It's hard to keep up with CRM buzzwords. Get the real definitions behind CRM's hottest terms in 2006 here.
Table of Contents
Top 10 CRM definitions and buzzwords of 2006
1. Software as a Service (SaaS)
2. Search engine optimization (SEO)
4. Business process management (BPM)
5. Web self service
6. Direct email marketing
7. Google bomb
9. Service-oriented architecture (SOA)
10. Web 2.0
Top 10 CRM definitions and buzzwords of 2006
Software as a Service (SaaS) is driving the CRM market. There's no signs this market segment is slowing down either, thanks to continued development of technology that supports Web services and service-oriented architecture (SOA). Read more about how SaaS relates to CRM in the definition for Hosted CRM.
Search engine optimization (SEO) is imperative for any business that puts priority on their online customers. By following SEO practices, Web sites will rank high in search engine results and therefore drive more visitors (and potential customers) to their site. Look for organizations to invest in SEO even more in the coming year as Web users continue to use search to find and organize information online.
VoIP was heard throughout the call center in 2006. The telephony term for a set of facilities used to manage the delivery of voice information over the Internet, VoIP involves sending voice information in digital form in discrete packets rather than by using the traditional circuit-committed protocols of the public switched telephone network (PSTN). A major advantage of VoIP and Internet telephony is that it avoids the tolls charged by ordinary telephone service. According to expert Donna Fluss, the time is right for the IP contact center.
Business process management (BPM) may not be the most exciting buzzword of 2006, but savvy businesses are optimizing the organization and improving the bottom line with BPM. BPM activities seek to make business processes more effective, more efficient, and more capable of adapting to an ever-changing environment.
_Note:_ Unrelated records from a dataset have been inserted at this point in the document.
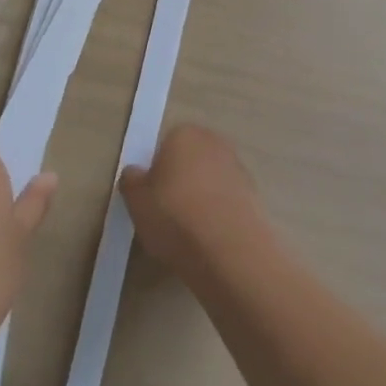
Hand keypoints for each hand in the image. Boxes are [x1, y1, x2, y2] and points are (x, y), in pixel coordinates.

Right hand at [119, 123, 268, 274]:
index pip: (165, 146)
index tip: (152, 199)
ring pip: (210, 180)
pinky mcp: (254, 194)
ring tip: (190, 233)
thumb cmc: (175, 217)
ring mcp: (238, 167)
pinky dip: (219, 213)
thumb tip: (136, 173)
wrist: (230, 251)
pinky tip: (211, 239)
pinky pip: (226, 200)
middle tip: (168, 215)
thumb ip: (131, 181)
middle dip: (181, 181)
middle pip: (190, 160)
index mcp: (185, 134)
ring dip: (201, 198)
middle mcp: (214, 142)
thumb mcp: (136, 201)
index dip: (156, 172)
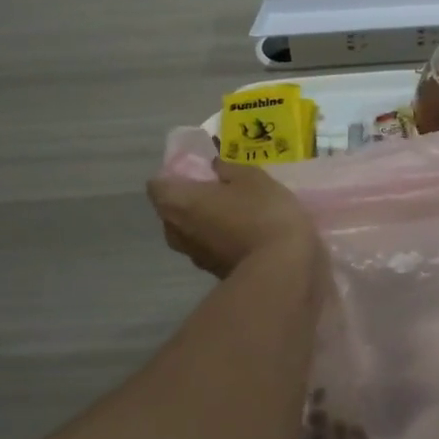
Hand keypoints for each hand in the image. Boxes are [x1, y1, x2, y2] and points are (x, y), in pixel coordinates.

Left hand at [147, 160, 319, 278]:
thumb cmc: (261, 212)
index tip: (197, 172)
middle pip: (171, 209)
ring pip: (189, 231)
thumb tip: (215, 166)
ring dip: (204, 221)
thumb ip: (228, 168)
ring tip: (233, 212)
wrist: (281, 268)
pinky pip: (208, 247)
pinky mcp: (212, 272)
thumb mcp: (252, 177)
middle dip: (189, 199)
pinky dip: (218, 239)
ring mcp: (193, 256)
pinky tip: (244, 233)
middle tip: (217, 189)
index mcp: (177, 202)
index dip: (174, 175)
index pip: (157, 185)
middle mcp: (176, 231)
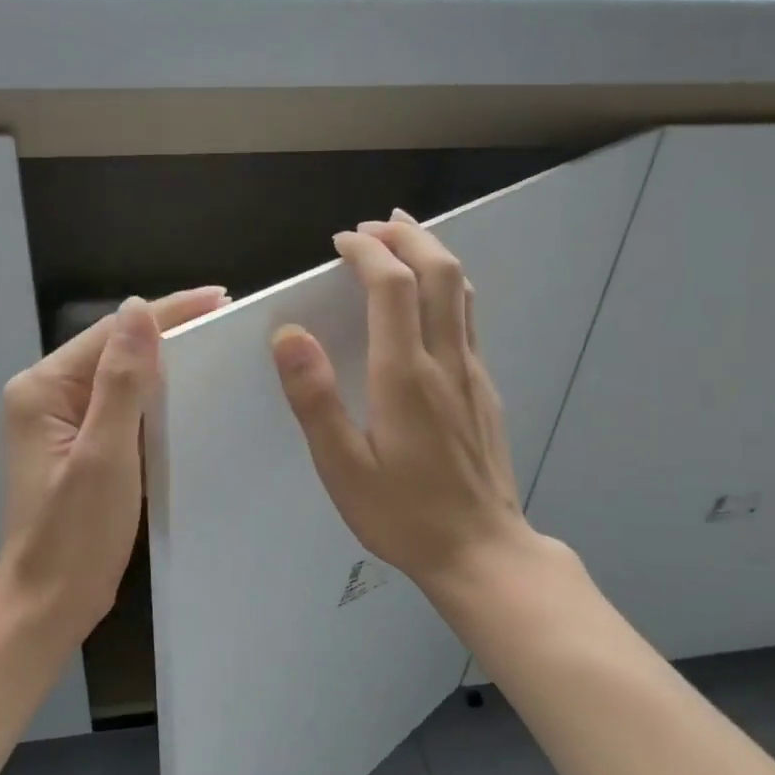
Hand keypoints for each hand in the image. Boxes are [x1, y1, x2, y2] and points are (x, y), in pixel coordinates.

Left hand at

Web self service is a version of electronic support (e-support) that allows customers and employees to access information and perform routine tasks over the Internet, without requiring any interaction with a representative of an enterprise.
Direct email marketing increased in popularity this year. While not a new idea, it's becoming more common as marketers and recipients alike agree that it makes sense to send attractive, professional, and compelling ads to a smaller group of recipients that are interested in receiving such messages. The messages, which may be text, HTML, or rich media, look like Web-based ads rather than typical email messages.
Just as SEO is at the forefront for any company that does business online, those companies want their Web sites to show at the top in Google rankings. A Google bomb is an attempt to bias a search result on Google by increasing a Web page's PageRank. PageRank is a numeric value that represents how important Google says a page is on the Web.
Astroturfing is the artificial creation of a grassroots movement behind a product or service that is often used in marketing. Astroturf marketers typically use blogs, message boards, podcasts, wikis, vlogs, chat rooms and social media Web sites like MySpace when building an artificial buzz. Astroturf marketing has a negative connotation, primarily because disreputable marketers have used deceptive tactics to build their buzz by taking advantage of the anonymity the Internet provides.
Service-oriented architecture (SOA) is the underlying structure supporting communications between services. In this context, a service is defined as a unit of work to be performed on behalf of some computing entity, such as a human user or another program. You've probably relied upon service-oriented architecture (SOA) even if you don't realize it -- especially if you're an online shopper.
Originally coined by O'Reilly Media and MediaLive International in 2004, the term Web 2.0 was one of the most popular buzzwords of 2006. Web 2.0 refers to advanced Internet technology and applications including blogs, wikis, RSS and social bookmarking. The two major components of Web 2.0 are the technological advances enabled by Ajax and other new applications such as RSS and Eclipse and the user empowerment that they support. It is widely accepted that Web 2.0 fosters greater collaboration among Internet users and other users, content providers, and enterprises than the traditional World Wide Web.